On the back of their second album the band played alongside some of the era’s biggest draws in Death, Kreator, Manowar, Dimmu Borgir, and more; something bands these forking over their hard-earned to play on a bill with 30 other local bands just to be able to say they “played with [insert B-grade mid-2000’s metalcore act here]” would sell a vital organ for. After this period the band went through some lineup changes that eventually resulted in an indefinite hiatus, despite recording a third album in 2005 titled Earthquake (which was never released). While that does indeed suck, the good news is that the band’s first two albums were recently reissued, with the third unreleased album to finally be uncovered on September 18th. Today we’re opening this time-capsule up a little early with an exclusive stream of Earthquake.
While the first couple of songs are solid fist-pumping numbers that firmly establish the thrash/death hybrid sound popularised by Sepultura and co. in the early 90’s, things take an odd turn on the third track “Hand Of God”. Here, Canker take a detour into symphonic black metal territory with some synth/organ madness that was (far too) prevalent in metal around the time of recording. This somewhat incongruous turn is thankfully a short-lived one. The album really hits its stride with “Leyla Island”, which sees the band go all out with a unique amalgamation of instruments and styles from around the world.
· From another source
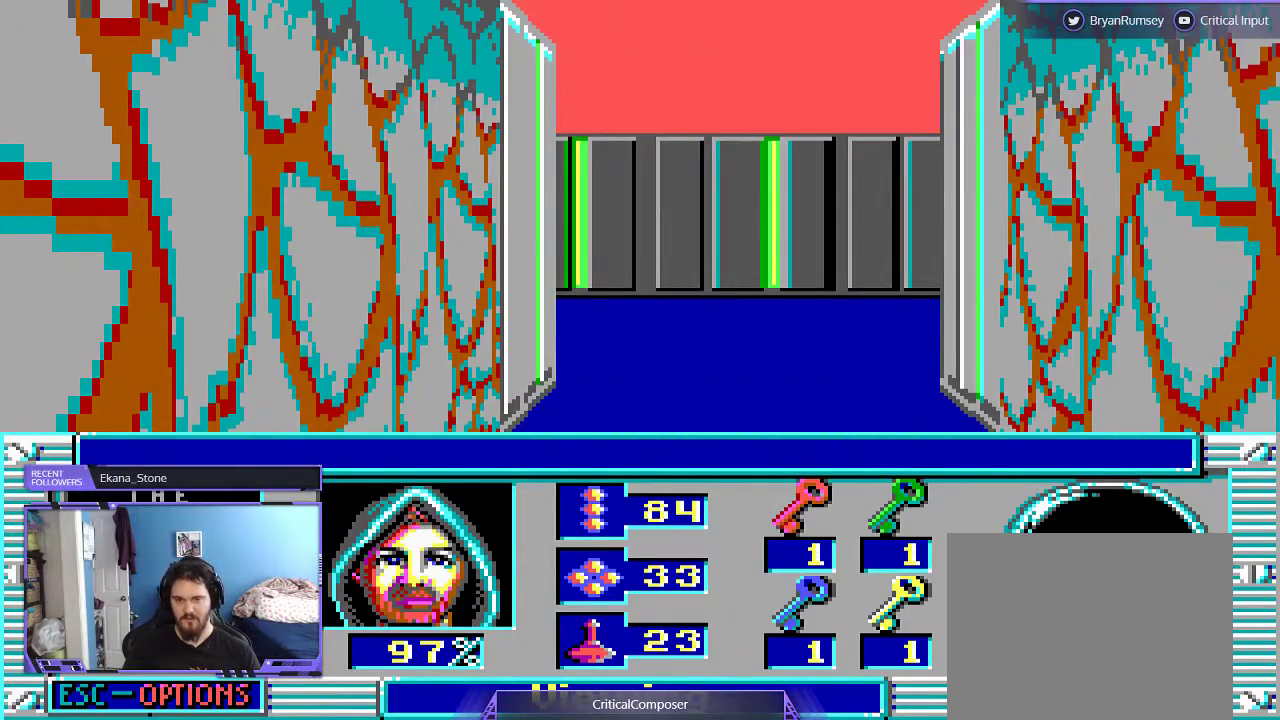
{"buttons": [], "events": []}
Fusing tribal sounding percussion bursting with an undeniably Latin American feel, furious phrygian-flavoured riffing, and capping it off with accents courtesy of a didgeridoo of all things, this track accomplishes what Max Cavalera has attempted to achieve several times throughout his career with varying degrees of success. According to an intense 3 minutes of studious research on my part, the song’s title alludes to an uninhabited rocky islet in the Strait of Gibraltar that has been the center of territorial disputes between Spain, Morocco, and Portugal for at least 600 years.
From this point onwards, Earthquake feels more consolidated in terms of style; hammering out more shred-laden riffage and snappy-as-fuck drumming, with a few brief moments of respite coming in the form of some delicate acoustic guitar flourishes, and even some more well-placed bursts of didge (see “The Ghosts Of Past”). All-in-all, Earthquake offers an interesting direct link to the past, and in a time when literally every two-bit bedroom demo gets the chance to be heard by anyone game enough to click a Bandcamp or Soundcloud link, opening up time-capsules containing unreleased music of any sort is not a thing we’re going to get to do very often.